= Cookbook Museum =

Museum in Måltidens hus, Grythyttan, Sweden

The first Nordic Cookbook Museum is located in Måltidens hus, Grythyttan, Sweden. The museum was inaugurated on 17 March 2000 and is operated by the Grythyttan School of Hospitality, Culinary Arts & Meal Science.

==Building==
The room where the museum is situated is in a specially built black cube, resembling the Kaaba, the most sacred site of Islam. The architect Magnus Silfverhielm, fascinated by Arabic culture, wanted to create a place of pilgrimage for people interested in culinary arts, a bit like a "Mecca" for the like-minded.

The museum has, through the project of interior design and choice of materials, tried to find connections to Tore Wretman. He was one of Sweden's biggest cookbook authors and much of his work is on display at the museum.

==Collection==

The museum's collection of books and documents dates back to as early as 1480 AD up until 1980 AD. It comprises about a thousand different works, mainly regarding food and culinary arts, but also beverages and their preparation. Most works can be classified as books, but there are also a number of pamphlets and menus. Had it not been for Carl Jan Granqvist, Wretman's books would today have been spread out around the world.
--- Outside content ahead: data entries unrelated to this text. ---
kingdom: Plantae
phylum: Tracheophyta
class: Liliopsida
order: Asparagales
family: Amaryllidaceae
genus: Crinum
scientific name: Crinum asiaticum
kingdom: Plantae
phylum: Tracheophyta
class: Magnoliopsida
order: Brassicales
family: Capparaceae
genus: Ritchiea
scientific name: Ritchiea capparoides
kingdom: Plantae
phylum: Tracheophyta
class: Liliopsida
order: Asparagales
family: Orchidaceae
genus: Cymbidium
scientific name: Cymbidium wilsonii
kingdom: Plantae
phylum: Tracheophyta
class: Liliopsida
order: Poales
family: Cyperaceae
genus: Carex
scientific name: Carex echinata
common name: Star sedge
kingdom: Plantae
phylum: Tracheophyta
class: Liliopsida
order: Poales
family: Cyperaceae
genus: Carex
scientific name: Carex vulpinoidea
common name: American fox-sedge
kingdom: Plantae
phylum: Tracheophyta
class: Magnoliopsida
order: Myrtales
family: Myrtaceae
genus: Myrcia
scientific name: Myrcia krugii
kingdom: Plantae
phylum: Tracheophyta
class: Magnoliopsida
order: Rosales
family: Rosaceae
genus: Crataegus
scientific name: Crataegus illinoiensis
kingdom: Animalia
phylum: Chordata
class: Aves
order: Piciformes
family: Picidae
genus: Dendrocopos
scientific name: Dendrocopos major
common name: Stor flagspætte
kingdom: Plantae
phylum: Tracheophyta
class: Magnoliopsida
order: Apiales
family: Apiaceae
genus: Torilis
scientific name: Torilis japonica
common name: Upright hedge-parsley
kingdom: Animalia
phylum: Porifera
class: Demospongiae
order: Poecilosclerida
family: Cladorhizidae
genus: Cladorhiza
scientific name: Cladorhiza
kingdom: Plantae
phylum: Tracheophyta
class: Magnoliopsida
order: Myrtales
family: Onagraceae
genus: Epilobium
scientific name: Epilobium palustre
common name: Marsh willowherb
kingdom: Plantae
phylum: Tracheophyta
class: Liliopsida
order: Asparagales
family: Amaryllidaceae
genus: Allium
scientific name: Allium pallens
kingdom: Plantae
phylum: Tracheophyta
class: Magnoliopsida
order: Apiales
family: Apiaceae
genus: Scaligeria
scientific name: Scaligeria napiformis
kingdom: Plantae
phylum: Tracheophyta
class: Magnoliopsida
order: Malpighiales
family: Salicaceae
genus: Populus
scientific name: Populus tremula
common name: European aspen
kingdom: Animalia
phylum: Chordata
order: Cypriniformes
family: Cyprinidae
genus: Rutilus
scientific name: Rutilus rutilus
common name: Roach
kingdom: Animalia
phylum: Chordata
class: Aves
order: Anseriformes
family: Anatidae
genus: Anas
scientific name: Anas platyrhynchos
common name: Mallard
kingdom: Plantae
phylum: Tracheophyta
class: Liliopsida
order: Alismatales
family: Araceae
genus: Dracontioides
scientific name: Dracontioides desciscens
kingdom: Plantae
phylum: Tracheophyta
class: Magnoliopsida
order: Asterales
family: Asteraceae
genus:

The books were auctioned in London in 1997, where Granqvist bought the majority for the Swedish Academy of Culinary Arts & Meal Science.

The museum holds and displays a copy of De honesta voluptate et valetudine (On honest indulgence and good health, often shortened to De honesta voluptate), the world's oldest printed cookbook. Written circa 1465 by Bartolomeo Platina, the Pope's librarian, it was largely a translation into Latin of recipes by Martino da Como from his Libro de Arte Coquinaria (ca. 1465). The book was frequently reprinted over the next century, and translated into French, German and Italian.

There are also books from Cajsa Varg among others, in the museum.

The Cookbook Museum estimate to have around 1500-2000 books as of 2015.